A lightning-fast, zero-cloud CLI utility that cleans your Windows directories by parsing file contents and visual data — automatically destroying clones and generating intelligently named folder structures.

Project description

🌀 Vortex

Python scikit-learn Qdrant Windows Version License

Overview
Features
Architecture
Project Structure
Tech Stack
Supported File Formats
Prerequisites
Installation
Usage
How It Works
Configuration
Roadmap
Contributing
License

Overview

Vortex uses state-of-the-art embedding models to intelligently group your files. Whether you have text documents, code, PDFs, or images — it semantically analyzes their content entirely locally. Your data never leaves your machine.

The Problem: Over time, directories accumulate duplicate files and an unstructured mess of documents, images, and code.
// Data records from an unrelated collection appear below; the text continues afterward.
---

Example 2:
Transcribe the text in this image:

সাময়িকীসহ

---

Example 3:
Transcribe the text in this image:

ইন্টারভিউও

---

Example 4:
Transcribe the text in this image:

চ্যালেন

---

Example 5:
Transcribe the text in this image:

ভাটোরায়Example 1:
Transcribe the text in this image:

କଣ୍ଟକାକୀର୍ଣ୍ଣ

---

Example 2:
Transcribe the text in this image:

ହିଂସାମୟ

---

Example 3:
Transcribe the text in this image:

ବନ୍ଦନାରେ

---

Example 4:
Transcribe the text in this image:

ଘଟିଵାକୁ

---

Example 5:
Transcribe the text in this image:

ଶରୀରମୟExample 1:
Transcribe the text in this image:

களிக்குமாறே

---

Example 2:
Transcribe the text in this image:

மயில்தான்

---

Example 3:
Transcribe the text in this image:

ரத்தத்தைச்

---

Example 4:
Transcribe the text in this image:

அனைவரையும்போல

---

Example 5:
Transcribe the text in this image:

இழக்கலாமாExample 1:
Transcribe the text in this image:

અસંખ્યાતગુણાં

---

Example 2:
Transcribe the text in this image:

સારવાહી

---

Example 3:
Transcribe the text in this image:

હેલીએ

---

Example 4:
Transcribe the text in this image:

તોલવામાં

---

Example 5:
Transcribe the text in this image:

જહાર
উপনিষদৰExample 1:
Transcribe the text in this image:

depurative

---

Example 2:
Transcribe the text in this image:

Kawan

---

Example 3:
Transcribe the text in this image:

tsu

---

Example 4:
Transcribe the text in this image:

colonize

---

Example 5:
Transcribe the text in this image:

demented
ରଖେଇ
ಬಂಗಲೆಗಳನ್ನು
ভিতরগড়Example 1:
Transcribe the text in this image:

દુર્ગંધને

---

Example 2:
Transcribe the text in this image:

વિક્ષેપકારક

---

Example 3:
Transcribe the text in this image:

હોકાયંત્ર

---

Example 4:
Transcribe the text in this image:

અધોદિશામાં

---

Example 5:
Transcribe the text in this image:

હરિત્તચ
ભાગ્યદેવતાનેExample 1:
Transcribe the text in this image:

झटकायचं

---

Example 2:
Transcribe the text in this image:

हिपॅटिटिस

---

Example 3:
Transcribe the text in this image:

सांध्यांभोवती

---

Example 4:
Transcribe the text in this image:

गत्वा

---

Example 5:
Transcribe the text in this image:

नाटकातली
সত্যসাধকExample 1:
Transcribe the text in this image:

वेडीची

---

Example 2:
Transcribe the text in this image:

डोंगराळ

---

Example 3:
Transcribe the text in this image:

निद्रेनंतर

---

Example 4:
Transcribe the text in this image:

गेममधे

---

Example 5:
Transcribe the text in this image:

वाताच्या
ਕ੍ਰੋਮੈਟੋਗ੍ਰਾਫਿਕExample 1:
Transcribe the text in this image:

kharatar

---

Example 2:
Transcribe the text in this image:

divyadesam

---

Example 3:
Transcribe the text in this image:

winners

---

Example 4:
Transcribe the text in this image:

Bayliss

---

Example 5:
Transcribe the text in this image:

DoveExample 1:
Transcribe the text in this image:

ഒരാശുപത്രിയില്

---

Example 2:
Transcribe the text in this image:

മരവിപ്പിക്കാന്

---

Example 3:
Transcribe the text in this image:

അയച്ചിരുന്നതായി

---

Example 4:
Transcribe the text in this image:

Manually organizing them is tedious and error-prone.

The Solution: Vortex automates the entire process in a single command — deduplicating exact clones via SHA-256, then semantically clustering the remaining files using vector embeddings and DBSCAN, and finally reorganizing them into auto-named folders derived from their content.

Features

🔍 Intelligent Deduplication

Recursive Directory Traversal — Walks the entire target directory tree, resolving all nested files.
SHA-256 Chunked Hashing — Identifies exact binary duplicates efficiently, even for very large files, using 4 MB chunked reads.
Storage Statistics — Gathers file size metadata before acting.

🧠 Semantic Clustering

Multi-Format Content Extraction — Pulls text from plain text files, code, PDFs (via PyMuPDF), and images (via Tesseract OCR).
Local Embedding Generation — Generates text embeddings with BAAI/bge-small-en-v1.5 and image embeddings with Qdrant/clip-ViT-B-32-vision, all via fastembed.
Vector Database — Manages semantic indexes in a local Qdrant instance (on-disk, no server needed).
DBSCAN Clustering — Groups files by semantic proximity using cosine-distance DBSCAN with tuned eps and min_samples per modality.
TF-IDF Directory Naming — Automatically generates human-readable folder names by extracting the most relevant terms from each cluster's combined content.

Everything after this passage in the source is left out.